= Juan Vélez de Guevara =

Juan Crisóstomo Vélez de Guevara (Madrid, 1611 – íbid., 20 November 1675), son of Luis Vélez de Guevara, was, like his father, a playwright of the Spanish Golden Age.

Like his father Luis, Juan Vélez entered the service of the Duque de Veragua as a lawyer, and from there in 1642 succeeded his father as an Usher of the Royal Chamber. Well known in his day as a composer of short theatrical pieces, notably entremeses and bailes, many of them performed at the Spanish Court, Vélez junior likewise wrote and published full-length plays such as El diciembre por agosto, Nuestra Señora de las Nieves (1637), Endimión y la luna (1656), and the zarzuela Los celos hacen estrella (1672).

He also wrote, in collaboration, Amor vencido de Amor (with Juan de Zabaleta and Antonio de la Huerta); La verdad en el engaño (with Jerónimo de Cáncer and Martínez de Meneses); the burlesque Los siete infantes de Lara (1650, with Jerónimo de Cáncer); and La cortesana en la sierra and El hidalgo de La Mancha (with Juan Bautista Diamante and Juan de Matos Fragoso).

== Sources ==
- Javier Huerta Calvo dir., Historia del teatro español, Madrid, Gredos, 2003.

Material provided.

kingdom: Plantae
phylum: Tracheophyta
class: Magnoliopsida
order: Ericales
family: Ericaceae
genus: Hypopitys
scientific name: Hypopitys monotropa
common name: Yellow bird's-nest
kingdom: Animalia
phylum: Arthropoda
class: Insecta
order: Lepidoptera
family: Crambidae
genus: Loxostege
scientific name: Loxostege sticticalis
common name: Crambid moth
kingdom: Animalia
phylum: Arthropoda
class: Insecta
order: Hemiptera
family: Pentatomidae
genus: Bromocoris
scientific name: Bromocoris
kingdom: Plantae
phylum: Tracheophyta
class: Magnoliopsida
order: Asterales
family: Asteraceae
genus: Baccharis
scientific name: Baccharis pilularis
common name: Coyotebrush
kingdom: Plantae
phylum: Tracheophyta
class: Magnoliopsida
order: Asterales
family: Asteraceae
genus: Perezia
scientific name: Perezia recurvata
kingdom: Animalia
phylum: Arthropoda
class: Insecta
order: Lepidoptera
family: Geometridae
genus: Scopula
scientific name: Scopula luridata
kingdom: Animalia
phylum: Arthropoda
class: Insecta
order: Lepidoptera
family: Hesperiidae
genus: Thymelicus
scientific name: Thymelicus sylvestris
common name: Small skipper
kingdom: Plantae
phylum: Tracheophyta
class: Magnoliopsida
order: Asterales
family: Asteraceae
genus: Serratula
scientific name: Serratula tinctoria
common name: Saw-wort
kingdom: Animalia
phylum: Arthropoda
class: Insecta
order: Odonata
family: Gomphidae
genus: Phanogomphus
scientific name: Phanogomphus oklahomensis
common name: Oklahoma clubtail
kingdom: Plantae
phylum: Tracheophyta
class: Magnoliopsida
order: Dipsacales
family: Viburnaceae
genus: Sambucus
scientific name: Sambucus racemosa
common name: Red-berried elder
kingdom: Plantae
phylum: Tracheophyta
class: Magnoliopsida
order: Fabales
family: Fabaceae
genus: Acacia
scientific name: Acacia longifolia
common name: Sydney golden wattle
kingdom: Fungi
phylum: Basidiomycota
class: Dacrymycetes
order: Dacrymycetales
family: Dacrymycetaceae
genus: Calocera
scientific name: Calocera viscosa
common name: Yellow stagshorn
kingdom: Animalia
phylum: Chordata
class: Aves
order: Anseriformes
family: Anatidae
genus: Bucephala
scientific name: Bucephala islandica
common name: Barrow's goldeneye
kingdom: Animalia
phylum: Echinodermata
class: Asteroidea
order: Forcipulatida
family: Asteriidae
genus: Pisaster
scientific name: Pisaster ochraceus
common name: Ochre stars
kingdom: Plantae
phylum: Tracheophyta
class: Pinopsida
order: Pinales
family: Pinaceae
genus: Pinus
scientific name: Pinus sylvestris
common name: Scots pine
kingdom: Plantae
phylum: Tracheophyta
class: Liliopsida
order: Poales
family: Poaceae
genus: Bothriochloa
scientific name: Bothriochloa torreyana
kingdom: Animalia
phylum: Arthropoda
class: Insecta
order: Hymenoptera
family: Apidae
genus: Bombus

Exercise goal. Copy the passage of the Juan Vélez de Guevara article above word for word, from "He also wrote, in" to "de Matos Fragoso).".

Response area.
He also wrote, in collaboration, Amor vencido de Amor (with Juan de Zabaleta and Antonio de la Huerta); La verdad en el engaño (with Jerónimo de Cáncer and Martínez de Meneses); the burlesque Los siete infantes de Lara (1650, with Jerónimo de Cáncer); and La cortesana en la sierra and El hidalgo de La Mancha (with Juan Bautista Diamante and Juan de Matos Fragoso).